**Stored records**
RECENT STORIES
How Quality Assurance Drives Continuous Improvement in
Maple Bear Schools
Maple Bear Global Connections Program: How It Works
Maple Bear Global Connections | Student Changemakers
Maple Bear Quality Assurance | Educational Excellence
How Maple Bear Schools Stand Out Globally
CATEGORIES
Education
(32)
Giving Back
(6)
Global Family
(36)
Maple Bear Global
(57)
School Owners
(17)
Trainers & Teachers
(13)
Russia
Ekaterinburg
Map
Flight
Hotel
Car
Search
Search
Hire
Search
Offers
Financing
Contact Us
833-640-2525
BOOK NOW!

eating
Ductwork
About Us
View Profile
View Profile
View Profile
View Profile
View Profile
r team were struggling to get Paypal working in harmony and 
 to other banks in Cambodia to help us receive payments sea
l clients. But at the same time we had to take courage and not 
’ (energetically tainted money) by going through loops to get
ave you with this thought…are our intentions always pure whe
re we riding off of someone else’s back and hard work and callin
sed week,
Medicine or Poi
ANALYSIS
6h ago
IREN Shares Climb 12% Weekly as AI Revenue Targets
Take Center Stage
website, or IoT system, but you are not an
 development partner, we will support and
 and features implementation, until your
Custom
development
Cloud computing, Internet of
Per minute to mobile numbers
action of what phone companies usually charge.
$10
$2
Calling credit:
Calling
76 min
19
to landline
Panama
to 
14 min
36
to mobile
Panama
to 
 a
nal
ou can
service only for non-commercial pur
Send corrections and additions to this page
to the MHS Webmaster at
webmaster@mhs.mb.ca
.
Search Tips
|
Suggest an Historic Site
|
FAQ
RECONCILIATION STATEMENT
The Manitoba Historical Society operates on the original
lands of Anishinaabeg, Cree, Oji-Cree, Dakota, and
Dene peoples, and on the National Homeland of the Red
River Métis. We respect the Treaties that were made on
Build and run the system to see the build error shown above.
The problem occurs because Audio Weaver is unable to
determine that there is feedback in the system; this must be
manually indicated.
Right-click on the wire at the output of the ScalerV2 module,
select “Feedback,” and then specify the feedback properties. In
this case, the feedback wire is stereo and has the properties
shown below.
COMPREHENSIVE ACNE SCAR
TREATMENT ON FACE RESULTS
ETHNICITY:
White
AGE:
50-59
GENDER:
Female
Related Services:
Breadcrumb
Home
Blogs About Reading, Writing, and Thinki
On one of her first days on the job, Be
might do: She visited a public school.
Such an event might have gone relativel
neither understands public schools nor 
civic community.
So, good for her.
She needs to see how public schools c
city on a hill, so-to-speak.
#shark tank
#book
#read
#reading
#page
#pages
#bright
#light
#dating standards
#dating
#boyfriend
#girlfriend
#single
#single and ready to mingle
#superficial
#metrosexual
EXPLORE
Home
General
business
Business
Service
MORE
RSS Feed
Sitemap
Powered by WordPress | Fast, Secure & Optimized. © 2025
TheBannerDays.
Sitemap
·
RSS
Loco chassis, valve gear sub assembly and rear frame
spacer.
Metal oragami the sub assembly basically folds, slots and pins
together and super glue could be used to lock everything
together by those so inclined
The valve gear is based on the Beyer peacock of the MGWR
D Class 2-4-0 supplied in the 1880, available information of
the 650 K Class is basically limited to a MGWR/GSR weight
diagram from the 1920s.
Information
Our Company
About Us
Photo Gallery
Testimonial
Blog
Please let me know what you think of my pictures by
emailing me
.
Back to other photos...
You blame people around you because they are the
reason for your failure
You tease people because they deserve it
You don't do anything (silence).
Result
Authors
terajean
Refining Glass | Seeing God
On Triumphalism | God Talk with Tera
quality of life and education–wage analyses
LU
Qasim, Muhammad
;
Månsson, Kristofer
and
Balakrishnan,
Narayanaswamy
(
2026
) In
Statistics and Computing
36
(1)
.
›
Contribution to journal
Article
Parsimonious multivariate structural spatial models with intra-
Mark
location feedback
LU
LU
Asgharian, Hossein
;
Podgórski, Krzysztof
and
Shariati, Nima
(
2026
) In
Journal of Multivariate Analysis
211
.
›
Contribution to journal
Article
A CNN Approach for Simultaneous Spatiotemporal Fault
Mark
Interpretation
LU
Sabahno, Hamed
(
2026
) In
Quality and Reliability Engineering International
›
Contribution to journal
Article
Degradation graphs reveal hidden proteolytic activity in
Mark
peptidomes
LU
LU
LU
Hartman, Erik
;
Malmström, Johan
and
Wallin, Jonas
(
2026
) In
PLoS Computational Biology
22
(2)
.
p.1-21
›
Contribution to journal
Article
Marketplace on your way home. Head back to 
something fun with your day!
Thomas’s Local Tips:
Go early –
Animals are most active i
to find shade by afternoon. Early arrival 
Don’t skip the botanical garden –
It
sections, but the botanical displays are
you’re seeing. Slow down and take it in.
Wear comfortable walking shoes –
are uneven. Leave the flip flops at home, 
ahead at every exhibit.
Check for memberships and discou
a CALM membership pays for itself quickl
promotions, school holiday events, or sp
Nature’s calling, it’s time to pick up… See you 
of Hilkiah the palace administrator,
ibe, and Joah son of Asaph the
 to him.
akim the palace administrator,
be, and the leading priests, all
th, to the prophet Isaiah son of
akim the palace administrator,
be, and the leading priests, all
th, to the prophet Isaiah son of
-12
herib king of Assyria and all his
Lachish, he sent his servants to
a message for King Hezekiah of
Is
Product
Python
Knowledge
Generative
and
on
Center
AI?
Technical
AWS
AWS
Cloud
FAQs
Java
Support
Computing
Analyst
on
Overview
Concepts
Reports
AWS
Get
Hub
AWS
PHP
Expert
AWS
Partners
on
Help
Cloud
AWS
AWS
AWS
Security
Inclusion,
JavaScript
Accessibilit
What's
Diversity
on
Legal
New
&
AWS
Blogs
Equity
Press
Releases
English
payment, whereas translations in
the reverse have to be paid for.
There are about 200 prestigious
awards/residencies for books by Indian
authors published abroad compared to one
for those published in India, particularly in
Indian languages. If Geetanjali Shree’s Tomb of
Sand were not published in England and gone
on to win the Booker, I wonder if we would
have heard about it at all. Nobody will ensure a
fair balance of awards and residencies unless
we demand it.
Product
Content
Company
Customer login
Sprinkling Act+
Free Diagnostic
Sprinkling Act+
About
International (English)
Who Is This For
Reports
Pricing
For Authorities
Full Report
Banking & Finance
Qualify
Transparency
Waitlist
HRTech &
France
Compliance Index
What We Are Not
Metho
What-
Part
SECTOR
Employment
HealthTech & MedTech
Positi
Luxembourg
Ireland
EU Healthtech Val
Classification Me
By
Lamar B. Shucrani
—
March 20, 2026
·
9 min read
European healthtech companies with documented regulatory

**WORK INSTRUCTION**
Output every line of the data above verbatim, in its original order, with no changes.

**TASK ANSWER**
RECENT STORIES
How Quality Assurance Drives Continuous Improvement in
Maple Bear Schools
Maple Bear Global Connections Program: How It Works
Maple Bear Global Connections | Student Changemakers
Maple Bear Quality Assurance | Educational Excellence
How Maple Bear Schools Stand Out Globally
CATEGORIES
Education
(32)
Giving Back
(6)
Global Family
(36)
Maple Bear Global
(57)
School Owners
(17)
Trainers & Teachers
(13)
Russia
Ekaterinburg
Map
Flight
Hotel
Car
Search
Search
Hire
Search
Offers
Financing
Contact Us
833-640-2525
BOOK NOW!

eating
Ductwork
About Us
View Profile
View Profile
View Profile
View Profile
View Profile
r team were struggling to get Paypal working in harmony and 
 to other banks in Cambodia to help us receive payments sea
l clients. But at the same time we had to take courage and not 
’ (energetically tainted money) by going through loops to get
ave you with this thought…are our intentions always pure whe
re we riding off of someone else’s back and hard work and callin
sed week,
Medicine or Poi
ANALYSIS
6h ago
IREN Shares Climb 12% Weekly as AI Revenue Targets
Take Center Stage
website, or IoT system, but you are not an
 development partner, we will support and
 and features implementation, until your
Custom
development
Cloud computing, Internet of
Per minute to mobile numbers
action of what phone companies usually charge.
$10
$2
Calling credit:
Calling
76 min
19
to landline
Panama
to 
14 min
36
to mobile
Panama
to 
 a
nal
ou can
service only for non-commercial pur
Send corrections and additions to this page
to the MHS Webmaster at
webmaster@mhs.mb.ca
.
Search Tips
|
Suggest an Historic Site
|
FAQ
RECONCILIATION STATEMENT
The Manitoba Historical Society operates on the original
lands of Anishinaabeg, Cree, Oji-Cree, Dakota, and
Dene peoples, and on the National Homeland of the Red
River Métis. We respect the Treaties that were made on
Build and run the system to see the build error shown above.
The problem occurs because Audio Weaver is unable to
determine that there is feedback in the system; this must be
manually indicated.
Right-click on the wire at the output of the ScalerV2 module,
select “Feedback,” and then specify the feedback properties. In
this case, the feedback wire is stereo and has the properties
shown below.
COMPREHENSIVE ACNE SCAR
TREATMENT ON FACE RESULTS
ETHNICITY:
White
AGE:
50-59
GENDER:
Female
Related Services:
Breadcrumb
Home
Blogs About Reading, Writing, and Thinki
On one of her first days on the job, Be
might do: She visited a public school.
Such an event might have gone relativel
neither understands public schools nor 
civic community.
So, good for her.
She needs to see how public schools c
city on a hill, so-to-speak.
#shark tank
#book
#read
#reading
#page
#pages
#bright
#light
#dating standards
#dating
#boyfriend
#girlfriend
#single
#single and ready to mingle
#superficial
#metrosexual
EXPLORE
Home
General
business
Business
Service
MORE
RSS Feed
Sitemap
Powered by WordPress | Fast, Secure & Optimized. © 2025
TheBannerDays.
Sitemap
·
RSS
Loco chassis, valve gear sub assembly and rear frame
spacer.
Metal oragami the sub assembly basically folds, slots and pins
together and super glue could be used to lock everything
together by those so inclined
The valve gear is based on the Beyer peacock of the MGWR
D Class 2-4-0 supplied in the 1880, available information of
the 650 K Class is basically limited to a MGWR/GSR weight
diagram from the 1920s.
Information
Our Company
About Us
Photo Gallery
Testimonial
Blog
Please let me know what you think of my pictures by
emailing me
.
Back to other photos...
You blame people around you because they are the
reason for your failure
You tease people because they deserve it
You don't do anything (silence).
Result
Authors
terajean
Refining Glass | Seeing God
On Triumphalism | God Talk with Tera
quality of life and education–wage analyses
LU
Qasim, Muhammad
;
Månsson, Kristofer
and
Balakrishnan,
Narayanaswamy
(
2026
) In
Statistics and Computing
36
(1)
.
›
Contribution to journal
Article
Parsimonious multivariate structural spatial models with intra-
Mark
location feedback
LU
LU
Asgharian, Hossein
;
Podgórski, Krzysztof
and
Shariati, Nima
(
2026
) In
Journal of Multivariate Analysis
211
.
›
Contribution to journal
Article
A CNN Approach for Simultaneous Spatiotemporal Fault
Mark
Interpretation
LU
Sabahno, Hamed
(
2026
) In
Quality and Reliability Engineering International
›
Contribution to journal
Article
Degradation graphs reveal hidden proteolytic activity in
Mark
peptidomes
LU
LU
LU
Hartman, Erik
;
Malmström, Johan
and
Wallin, Jonas
(
2026
) In
PLoS Computational Biology
22
(2)
.
p.1-21
›
Contribution to journal
Article
Marketplace on your way home. Head back to 
something fun with your day!
Thomas’s Local Tips:
Go early –
Animals are most active i
to find shade by afternoon. Early arrival 
Don’t skip the botanical garden –
It
sections, but the botanical displays are
you’re seeing. Slow down and take it in.
Wear comfortable walking shoes –
are uneven. Leave the flip flops at home, 
ahead at every exhibit.
Check for memberships and discou
a CALM membership pays for itself quickl
promotions, school holiday events, or sp
Nature’s calling, it’s time to pick up… See you 
of Hilkiah the palace administrator,
ibe, and Joah son of Asaph the
 to him.
akim the palace administrator,
be, and the leading priests, all
th, to the prophet Isaiah son of
akim the palace administrator,
be, and the leading priests, all
th, to the prophet Isaiah son of
-12
herib king of Assyria and all his
Lachish, he sent his servants to
a message for King Hezekiah of
Is
Product
Python
Knowledge
Generative
and
on
Center
AI?
Technical
AWS
AWS
Cloud
FAQs
Java
Support
Computing
Analyst
on
Overview
Concepts
Reports
AWS
Get
Hub
AWS
PHP
Expert
AWS
Partners
on
Help
Cloud
AWS
AWS
AWS
Security
Inclusion,
JavaScript
Accessibilit
What's
Diversity
on
Legal
New
&
AWS
Blogs
Equity
Press
Releases
English
payment, whereas translations in
the reverse have to be paid for.
There are about 200 prestigious
awards/residencies for books by Indian
authors published abroad compared to one
for those published in India, particularly in
Indian languages. If Geetanjali Shree’s Tomb of
Sand were not published in England and gone
on to win the Booker, I wonder if we would
have heard about it at all. Nobody will ensure a
fair balance of awards and residencies unless
we demand it.
Product
Content
Company
Customer login
Sprinkling Act+
Free Diagnostic
Sprinkling Act+
About
International (English)
Who Is This For
Reports
Pricing
For Authorities
Full Report
Banking & Finance
Qualify
Transparency
Waitlist
HRTech &
France
Compliance Index
What We Are Not
Metho
What-
Part
SECTOR
Employment
HealthTech & MedTech
Positi
Luxembourg
Ireland
EU Healthtech Val
Classification Me
By
Lamar B. Shucrani
—
March 20, 2026
·
9 min read
European healthtech companies with documented regulatory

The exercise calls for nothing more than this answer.